# Extract provided:
In addition to rapidly transitioning current buildings and cities to reach a low carbon and climate resilience future, we must concurrently accommodate city growth from an estimated 68% of a nine billion plus world population that is projected to live in urban areas by 2050, while meeting zero carbon targets – all within the finite carrying capacity of our planetary systems. For perspective, studies have estimated this growth to be the equivalent of constructing an entire New York City every month for the next 40 years. Energy flows through every step of this undertaking, from material for buildings to ongoing annual operations.
Buildings and cities lie at the core of the climate challenge and offer vast opportunities to accelerate the great transition to a low-carbon future. In December 2020, the Government of Canada released its strengthened climate plan, which builds upon the Pan-Canadian Framework on Clean Growth and Climate Change and sets a course to a 31% reduction in Canada’s greenhouse gas (GHG) emissions by 2030. According to the Progress Towards Canada’s Greenhouse Gas Emissions Reduction Target, Canada’s economic sectors are projected to achieve 283 megatonnes of reductions relative to 2015 projections by 2030 and the Buildings sector is expected to provide 44 megatonnes of emissions reduction representing approximately 15% of total reductions (see Figure 2 below).
The University of Calgary’s Climate Action Ambition
The University of Calgary is committed to helping achieve Canada’s Nationally Determined Contributions to the Paris Agreement. The University released its first Climate Action Plan (CAP) in 2010, which was subsequently renewed in 2019 including updated targets to align with international and federal targets. The 2019 CAP sets a course for carbon neutrality by 2050, starting with a goal of 50 percent GHG emission reductions by 2030. As of 2020, UCalgary has realized a 33% absolute reduction in annual GHG emissions, representing over 75,000 tonnes annually – despite substantial growth in built area and population on campus. To put this into perspective, this is equivalent to removing approximately 16,000 passenger vehicles from the road.
99 percent of UCalgary’s Scope 1 and 2 greenhouse gas emissions are from the built environment; thus the 2019 Climate Action Plan includes four primary areas of focus around the built environment as outlined in Figure 3. By 2030, the University will need a further 75,000 tonnes reduction to meet the 2030 target including 10,000 tonnes through new building innovation, 33,000 tonnes through green power and 30,000 tonnes from existing buildings’ energy retrofits, outlined in Figure 4.
The following is a summary of some of the current approaches under each of the University’s CAP four focus areas:
Focus 1: New Building Innovation
UCalgary has certified 14 LEED projects including two Platinum buildings, which have helped mitigate the GHG growth associated with campus growth. However, reaching carbon neutrality will require even greater ambition, thus new projects will strive for net-zero carbon certification. Further, where viable, preference will be given to existing building renewal over new construction.

# Work order:
Please condense the paragraph of the extract above that begins "The University of Calgary is committed" into a short bulleted list that keeps its main facts. The material that comes next is from a separate source.

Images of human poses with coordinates

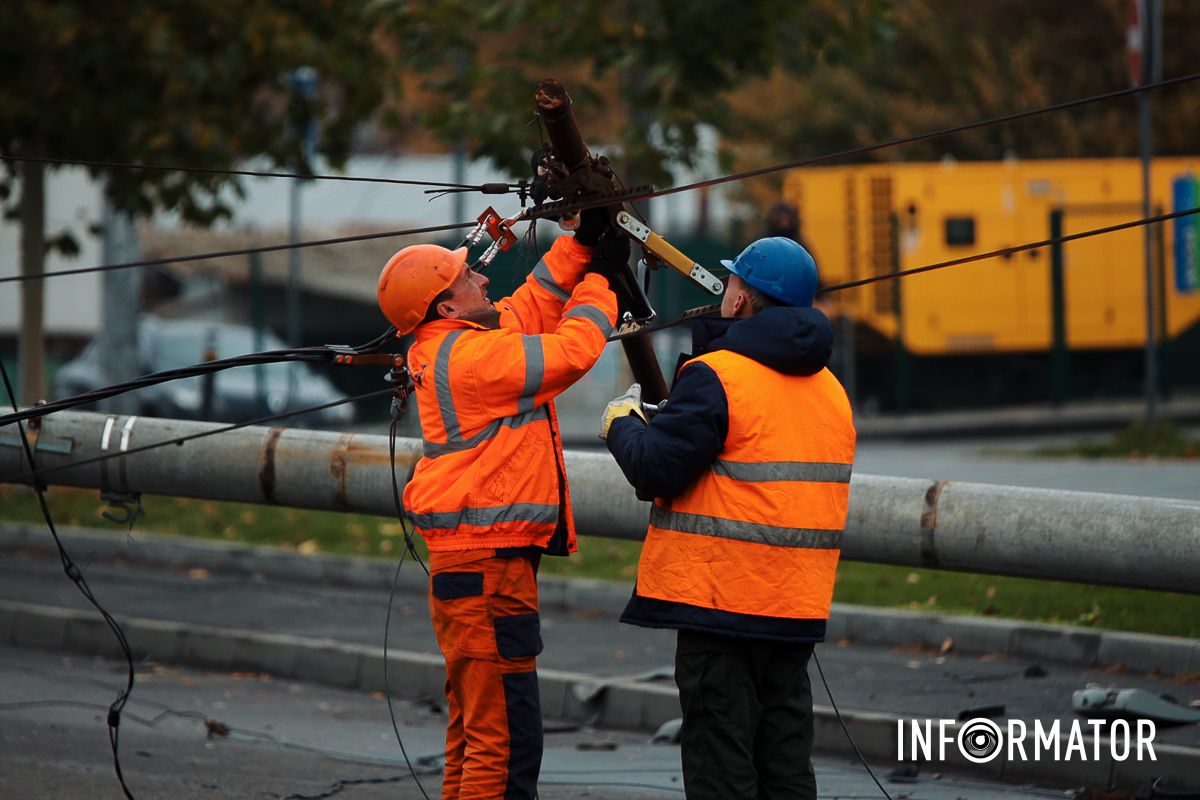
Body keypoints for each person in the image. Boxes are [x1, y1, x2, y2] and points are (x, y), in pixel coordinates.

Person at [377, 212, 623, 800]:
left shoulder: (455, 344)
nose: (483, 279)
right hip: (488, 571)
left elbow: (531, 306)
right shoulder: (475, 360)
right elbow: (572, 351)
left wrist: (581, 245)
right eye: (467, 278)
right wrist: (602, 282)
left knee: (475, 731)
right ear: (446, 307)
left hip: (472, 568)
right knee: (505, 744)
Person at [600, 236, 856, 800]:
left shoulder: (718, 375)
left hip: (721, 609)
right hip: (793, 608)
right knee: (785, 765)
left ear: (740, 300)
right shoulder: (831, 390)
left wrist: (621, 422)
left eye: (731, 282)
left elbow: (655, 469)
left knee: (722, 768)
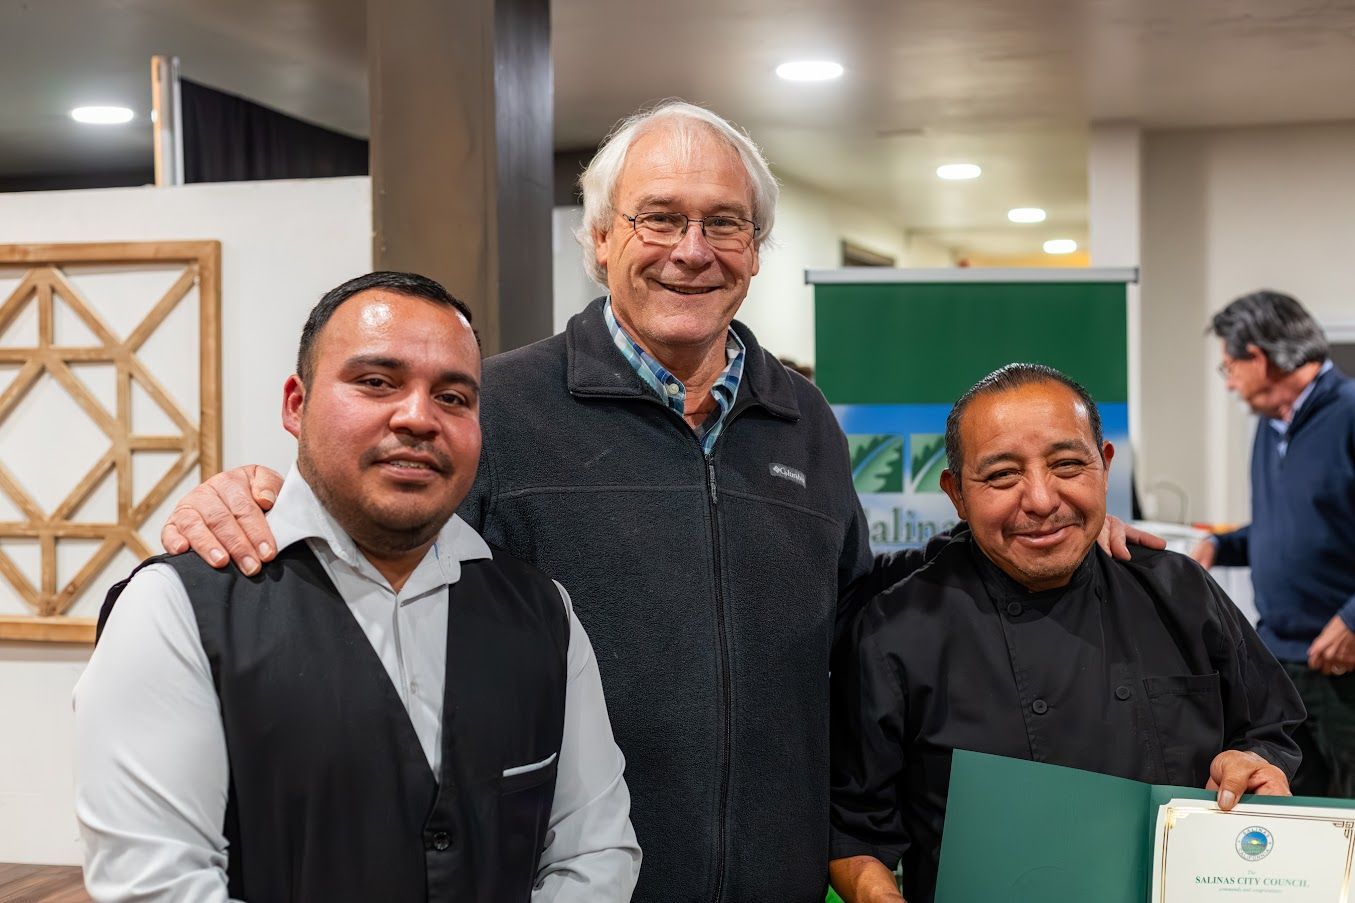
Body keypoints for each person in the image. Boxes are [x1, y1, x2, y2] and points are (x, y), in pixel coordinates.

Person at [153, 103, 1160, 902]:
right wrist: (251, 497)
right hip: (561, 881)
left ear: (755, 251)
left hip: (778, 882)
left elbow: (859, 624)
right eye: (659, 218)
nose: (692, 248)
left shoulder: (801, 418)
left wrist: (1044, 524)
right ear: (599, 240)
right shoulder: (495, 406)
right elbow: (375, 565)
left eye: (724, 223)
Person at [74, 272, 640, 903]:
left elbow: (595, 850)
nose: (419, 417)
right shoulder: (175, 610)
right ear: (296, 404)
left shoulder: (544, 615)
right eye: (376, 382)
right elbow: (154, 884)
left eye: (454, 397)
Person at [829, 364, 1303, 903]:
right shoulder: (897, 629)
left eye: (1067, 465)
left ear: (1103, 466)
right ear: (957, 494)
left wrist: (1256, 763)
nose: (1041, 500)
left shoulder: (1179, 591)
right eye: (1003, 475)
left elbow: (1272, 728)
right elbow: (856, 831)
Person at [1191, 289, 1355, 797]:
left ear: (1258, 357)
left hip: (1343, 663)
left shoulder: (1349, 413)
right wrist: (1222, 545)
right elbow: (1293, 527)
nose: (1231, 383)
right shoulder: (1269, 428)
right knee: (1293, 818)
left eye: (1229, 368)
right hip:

# Result of this task:
- The University of Calgary is committed to helping achieve Canada's Nationally Determined Contributions to the Paris Agreement.
- Its first Climate Action Plan (CAP) came out in 2010. It was renewed in 2019 with targets updated to align with international and federal targets.
- The 2019 CAP aims for carbon neutrality by 2050, beginning with a 50 percent cut in GHG emissions by 2030.
- As of 2020, UCalgary had reduced its annual GHG emissions by 33% in absolute terms, or over 75,000 tonnes a year. This came despite substantial growth in built area and population on campus.
- That reduction equals removing about 16,000 passenger vehicles from the road.